Heart, Eye, and Hand

IMG_7910I’m finally back on a regular painting schedule, and it’s surprising how it puts me in a better mood—helped along by a few other changes in my life. Maybe this makes it odd that I’m thinking hard about taking a year off from exhibiting (while continuing to contribute to local group shows at Oxford Gallery) in order to take all considerations out of the act of painting other than the quality of what I’m doing, based on my own response to it. It’s difficult to resist the sense that I need to refine what I do into something that will either be exhibited or will sell, or both, as a way of validating my work. It’s a little silly to be consciously trying to eliminate these considerations, at this point in my life, since I didn’t give them any thought at all for most the years I’ve been painting—when I did it as a solitary pursuit. In other words, it doesn’t take much effort to quit worrying about a “career” because that’s never been the motivation. Imagine Cezanne or Van Gogh scanning their CVs with a worried look. Being able to both eat and paint is the goal. Whatever creativity is, you’ll kill it by putting a harness around its neck. Once you start showing and selling, as I’ve been doing for seven or eight years now, those activities become a reflexive consideration—you ask, will this be anything someone will want to show or buy? In theory, I don’t think that’s wrong; in fact just the opposite. With Dave Hickey, I agree that making art people want to own ought to be a central consideration, not because it makes sense economically, but because it means an artist is trying to connect to others in a way they’ll welcome. When you speak, you hope someone is listening, otherwise, you’re . . . well . . . you’re a blogger, right? But I’m putting that aside for now. If I give myself a hiatus from questions of selling and showing, I might be able to feel free to fail in an attempt to get better results while painting in ways I ordinarily don’t give myself permission to do. (Do I contradict myself? Very well . . .)

So, in this frame of mind, I’m finishing a small, modest still life of a bowl, using methods I’ve been trying for the past year.
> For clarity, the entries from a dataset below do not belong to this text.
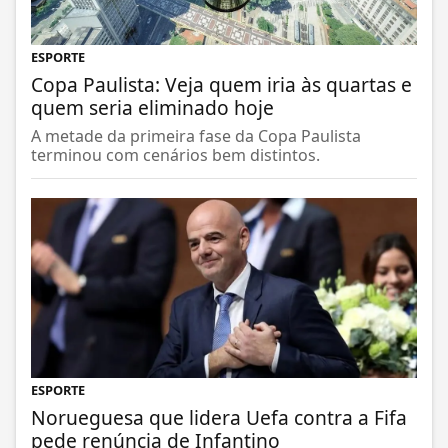
ESPORTE
Copa Paulista: Veja quem iria às quartas e
quem seria eliminado hoje
A metade da primeira fase da Copa Paulista
terminou com cenários bem distintos.
ESPORTE
Norueguesa que lidera Uefa contra a Fifa
pede renúncia de Infantino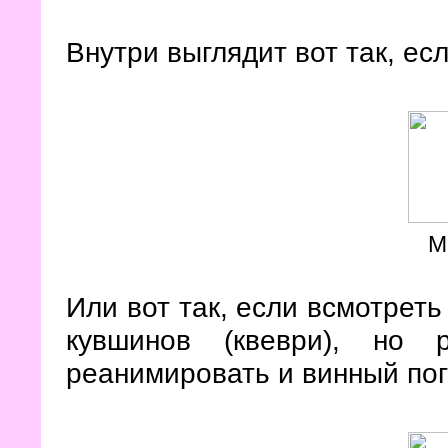
Внутри выглядит вот так, ес
М
Или вот так, если всмотреть
кувшинов (квеври), но 
реанимировать и винный пог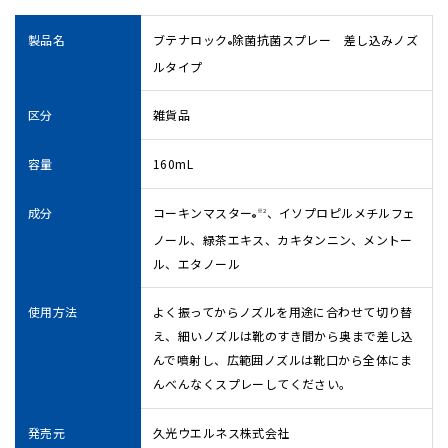
製品名
ブテナロック
除菌抗菌スプレー 差し込みノズ
®
ルタイプ
区分
雑貨品
容量
160mL
成分
コーキンマスター
、イソプロピルメチルフェ
※2
®
ノール、緑茶エキス、カキタンニン、メントー
ル、エタノール
使用方法
よく振ってからノズルを用途に合わせて切り替
え、細いノズルは靴のすき間から奥まで差し込
んで噴射し、広範囲ノズルは靴口から全体にま
んべんなくスプレーしてください。
発売元
久光ウエルネス株式会社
It’s the first of a series of small ornamented bowls I’m going to paint between now and the end of the year. In this one, as in the last few I’ve done, I’m being completely transparent about my use of photography. I depict one or two commonplace things as the focal point of the image and use a shallow depth-of-field to intentionally create blurred backgrounds. What I’m building is a series of still lifes that show objects in ordinary, everyday surroundings—not simply a wall or undifferentiated space—without rendering the background as precisely as the foreground. In other words, photo-realism, but not hyper-realism. The way I’m painting these backgrounds ranges from slightly blurred but recognizable to extremely out-of-focus scenes that dissolve into softly abstract geometry. It creates a sense of depth in a way some would consider too easy, probably, because it relies on how our eyes have been conditioned to recognize the way a lens alters the view, giving distant things a gauzy aura. I suspect what I’m doing would be dismissed these days by those attuned to what’s currently respected and what isn’t—photo-realism may be commercially viable, but I don’t have the sense that it’s in critical or academic favor right now. Will that last? Probably not. Do I care? No. Maybe a little (see above on Dave Hickey). But that’s precisely what I want to take out of the picture with my hiatus from thinking about sales and shows. With the way I’m working right now, I’m able to achieve pure areas of color that just wouldn’t have the same character if I were to render everything in the image with the same level of painstaking, realistic detail. So far, I like the results. I also like how this approach is encouraging me to find the most efficient way to apply color without losing a sense of clarity and immediacy in the image, despite the lack of detail in most areas. It’s a way of painting where I feel as if I’m using the simplest possible means to get the results I like, focusing on flat areas of color, putting one simple area of color next to another, as Hawthorne said, when he talked about “spots” of color.

None of this has anything to do with adhering to a theory, or some “better” way of painting, but is the result of paying attention to how the act of painting feels as I’m doing it, and whether or not I want to keep looking at the results when I’ve made a mark. It’s a way of savoring the tactile quality of the paint, so that I’m able to spread it in thicker layers and move it around in a way that actually, to me, feels like slicing into a cake—it’s full of that kind of anticipation. I’m sure it’s how Braque felt every time he touched his canvas with his brush. If you’re a painter, you’ll know what I’m talking about: the scale tips toward the paint and the pure color you put down, and the quality of both, while the illusion you create follows along behind, seeming to be summoned up almost as an afterthought of fitting all those shapes of color together in just the right way. I’m also finding myself achieving things with very small areas and gradations of color that undoubtedly nobody else will even notice. I do, though. Someone else, looking at one of these finished paintings might say, “I don’t get it. What’s so different about it?” And there you go: that’s exactly what I was talking about earlier, just painting with only my own eye and heart and hand as a guide, for better or worse, regardless of whether anyone notices what I’m achieving.